OK before you lose the will to live, it was a lampshade ring again, but someone had turfed it out and presumably bent it together, maybe so it would fit in the rubbish skip.... where I saw it. Its an elliptical shape now and both ends curve forwards slightly, which I quite like the effect of. I fabric wrapped that ring but chose to leave the rusty binding as it was. I particularly liked the flattened out knot, at the bottom left of it.
I like rusty things anyway and when I go beach combing, always come back with interesting rusty odd n ends .........that mostly are sat sitting, out in the garden.
Its my very own 'rusty still life' lol
I may well do a Martin Waters and box frame them in an interesting assemblage yet. Though one circular-ish shaped rusty thing is so heavy...........yet fab the way its disguised itself, it may be too heavy to use in a frame. Infact I do wonder if it could be a heavily encrusted hand grenade.........so best leave it where it lays, just in case!
I have made a few stump work Ladybirds to place beneath some of the trees, after seeing hundreds of them the other morning on the Humber river foreshore, when I was looking for blue sea glass shards. They were everywhichplace! The Ladybirds that is, not blue sea glass shards..........I found very few of those..
But I have now found a haven for sea glass on a stretch of foreshore I don't normally beach comb on, but will in future! The Humber is tidal of course and at this point, I suspect there may have been an old Victorian dump site nearby way back when, because an awful lot of what I picked up was old glass pieces. Like the necks of old poison bottles that kind of glass?

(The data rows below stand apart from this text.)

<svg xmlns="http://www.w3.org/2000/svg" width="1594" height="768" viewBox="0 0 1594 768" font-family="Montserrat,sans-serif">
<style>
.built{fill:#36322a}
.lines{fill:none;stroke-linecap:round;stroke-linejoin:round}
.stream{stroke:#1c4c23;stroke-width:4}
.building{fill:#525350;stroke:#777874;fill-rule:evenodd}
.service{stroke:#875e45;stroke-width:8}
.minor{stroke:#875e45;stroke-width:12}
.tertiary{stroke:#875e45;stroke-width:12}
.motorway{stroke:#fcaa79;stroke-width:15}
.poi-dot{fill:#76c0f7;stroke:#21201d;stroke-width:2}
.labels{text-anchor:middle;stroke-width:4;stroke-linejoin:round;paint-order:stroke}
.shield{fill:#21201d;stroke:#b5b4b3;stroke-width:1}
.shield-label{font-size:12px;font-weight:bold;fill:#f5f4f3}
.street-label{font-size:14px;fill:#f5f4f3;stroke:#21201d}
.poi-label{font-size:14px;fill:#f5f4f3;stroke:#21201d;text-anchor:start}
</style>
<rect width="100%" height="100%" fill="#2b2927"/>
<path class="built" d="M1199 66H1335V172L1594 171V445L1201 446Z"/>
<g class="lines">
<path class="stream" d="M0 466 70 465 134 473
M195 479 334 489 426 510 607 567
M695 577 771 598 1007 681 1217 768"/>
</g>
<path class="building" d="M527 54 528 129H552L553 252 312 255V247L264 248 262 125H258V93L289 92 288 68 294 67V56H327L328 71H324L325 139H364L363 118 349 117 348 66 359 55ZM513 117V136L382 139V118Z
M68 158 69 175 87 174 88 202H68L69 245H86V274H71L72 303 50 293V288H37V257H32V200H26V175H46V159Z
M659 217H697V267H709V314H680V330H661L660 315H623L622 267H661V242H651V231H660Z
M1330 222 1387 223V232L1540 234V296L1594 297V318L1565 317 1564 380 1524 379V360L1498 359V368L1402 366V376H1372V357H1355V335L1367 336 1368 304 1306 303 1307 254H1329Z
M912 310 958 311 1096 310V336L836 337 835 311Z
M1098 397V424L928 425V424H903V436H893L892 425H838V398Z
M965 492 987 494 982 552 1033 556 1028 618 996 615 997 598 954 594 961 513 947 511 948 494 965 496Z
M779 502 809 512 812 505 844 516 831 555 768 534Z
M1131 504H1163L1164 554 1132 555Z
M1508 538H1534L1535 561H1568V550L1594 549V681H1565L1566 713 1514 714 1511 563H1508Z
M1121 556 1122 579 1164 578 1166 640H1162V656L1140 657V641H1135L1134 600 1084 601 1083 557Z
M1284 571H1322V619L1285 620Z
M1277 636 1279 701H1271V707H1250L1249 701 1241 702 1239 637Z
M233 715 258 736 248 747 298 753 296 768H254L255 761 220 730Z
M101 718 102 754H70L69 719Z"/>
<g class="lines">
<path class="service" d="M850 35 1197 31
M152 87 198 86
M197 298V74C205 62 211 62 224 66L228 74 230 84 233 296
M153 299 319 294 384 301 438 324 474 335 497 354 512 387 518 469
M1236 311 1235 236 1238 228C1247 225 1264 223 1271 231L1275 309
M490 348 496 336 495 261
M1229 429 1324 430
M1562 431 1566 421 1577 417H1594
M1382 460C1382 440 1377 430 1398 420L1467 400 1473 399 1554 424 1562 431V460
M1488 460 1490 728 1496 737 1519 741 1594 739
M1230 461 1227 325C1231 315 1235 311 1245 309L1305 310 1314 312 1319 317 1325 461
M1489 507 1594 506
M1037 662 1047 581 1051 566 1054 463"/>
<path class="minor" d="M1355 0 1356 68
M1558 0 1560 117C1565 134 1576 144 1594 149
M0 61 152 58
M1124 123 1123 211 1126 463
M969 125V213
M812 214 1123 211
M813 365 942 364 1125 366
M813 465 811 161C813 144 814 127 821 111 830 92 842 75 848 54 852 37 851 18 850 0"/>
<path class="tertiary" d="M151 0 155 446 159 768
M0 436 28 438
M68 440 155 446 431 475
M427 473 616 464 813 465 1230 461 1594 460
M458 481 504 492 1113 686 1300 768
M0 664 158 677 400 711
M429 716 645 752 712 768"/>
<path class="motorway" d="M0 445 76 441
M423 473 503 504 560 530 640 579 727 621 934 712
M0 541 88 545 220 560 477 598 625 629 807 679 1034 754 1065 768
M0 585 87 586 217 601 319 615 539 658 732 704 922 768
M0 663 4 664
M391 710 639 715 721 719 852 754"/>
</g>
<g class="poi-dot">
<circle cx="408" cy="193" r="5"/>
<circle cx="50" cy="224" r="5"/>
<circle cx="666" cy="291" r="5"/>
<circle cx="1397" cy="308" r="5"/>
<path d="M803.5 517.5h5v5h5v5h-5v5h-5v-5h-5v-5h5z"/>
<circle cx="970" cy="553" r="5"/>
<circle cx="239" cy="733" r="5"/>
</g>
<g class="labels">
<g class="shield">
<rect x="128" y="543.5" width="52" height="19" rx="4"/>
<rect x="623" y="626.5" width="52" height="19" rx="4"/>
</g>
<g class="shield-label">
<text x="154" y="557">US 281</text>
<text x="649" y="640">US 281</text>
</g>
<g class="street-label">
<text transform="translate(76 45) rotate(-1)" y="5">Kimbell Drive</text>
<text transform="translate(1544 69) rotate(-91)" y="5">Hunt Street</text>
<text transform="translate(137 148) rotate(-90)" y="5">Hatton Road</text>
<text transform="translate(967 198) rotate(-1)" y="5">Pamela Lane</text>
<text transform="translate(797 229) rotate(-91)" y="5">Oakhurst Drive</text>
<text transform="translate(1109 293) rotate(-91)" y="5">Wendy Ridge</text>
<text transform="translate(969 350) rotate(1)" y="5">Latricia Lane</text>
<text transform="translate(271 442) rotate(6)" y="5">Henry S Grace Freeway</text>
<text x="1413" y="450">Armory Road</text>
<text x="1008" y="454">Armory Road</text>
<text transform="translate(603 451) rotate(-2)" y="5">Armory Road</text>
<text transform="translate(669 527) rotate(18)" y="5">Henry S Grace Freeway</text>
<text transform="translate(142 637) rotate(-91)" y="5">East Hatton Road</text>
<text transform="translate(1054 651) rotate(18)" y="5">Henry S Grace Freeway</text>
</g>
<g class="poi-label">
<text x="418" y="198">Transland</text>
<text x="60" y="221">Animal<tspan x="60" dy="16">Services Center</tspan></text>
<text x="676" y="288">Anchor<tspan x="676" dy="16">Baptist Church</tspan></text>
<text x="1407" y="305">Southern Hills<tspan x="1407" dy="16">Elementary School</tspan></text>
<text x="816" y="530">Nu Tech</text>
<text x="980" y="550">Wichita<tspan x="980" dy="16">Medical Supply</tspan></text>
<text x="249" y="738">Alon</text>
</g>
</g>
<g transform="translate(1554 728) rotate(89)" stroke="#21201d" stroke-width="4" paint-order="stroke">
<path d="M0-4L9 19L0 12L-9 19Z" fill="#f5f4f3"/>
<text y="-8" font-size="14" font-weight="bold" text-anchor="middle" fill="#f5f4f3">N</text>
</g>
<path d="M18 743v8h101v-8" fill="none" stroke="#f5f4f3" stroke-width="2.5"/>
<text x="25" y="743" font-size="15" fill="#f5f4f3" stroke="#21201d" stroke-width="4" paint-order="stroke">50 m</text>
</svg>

So not much blue to show for the hour or so combing but a big bag of all shades of aquamarine, turquoise and green, so a great haul! And though the wind there was almost gale force, I came home thoroughly wind blown and freckly but feeling healthy!
I'm reading an interesting little book at the moment by Mitch Absalom, For One More Day. The central character gets to spend a day with his mom, who is dead.
Like, hes been gifted an additional day to spend with her, though shes long gone?
Its really made me think.
What would I want to say to my Mum, my Dad or my ex husband Paul, who have passed away, if I had the chance to spend a day with them? What would I hope they might say to me even?
Its an intriguing thought isn't it.....
He wrote The Five People You Meet in Heaven which was also a thought provoking little book. These are not religeous tales by any means, but he somehow manages to enable you confront death in a different way.
I noticed yesterday that the housemartins are still here but think the swallows have gone already, locally at least. Im not at all surprised though. The nights are pulling in, now noticeably darker by 7.30/8pm and nights are chillier. Even the spiders are coming 'in house' at night, a sure sign that Autumns fast approaching.
The leaves on trees are turning amber and yellow and the high winds we've had this past week have thinned many off the branches already.
Oxfam have Christmas cards in now too...............sheesh!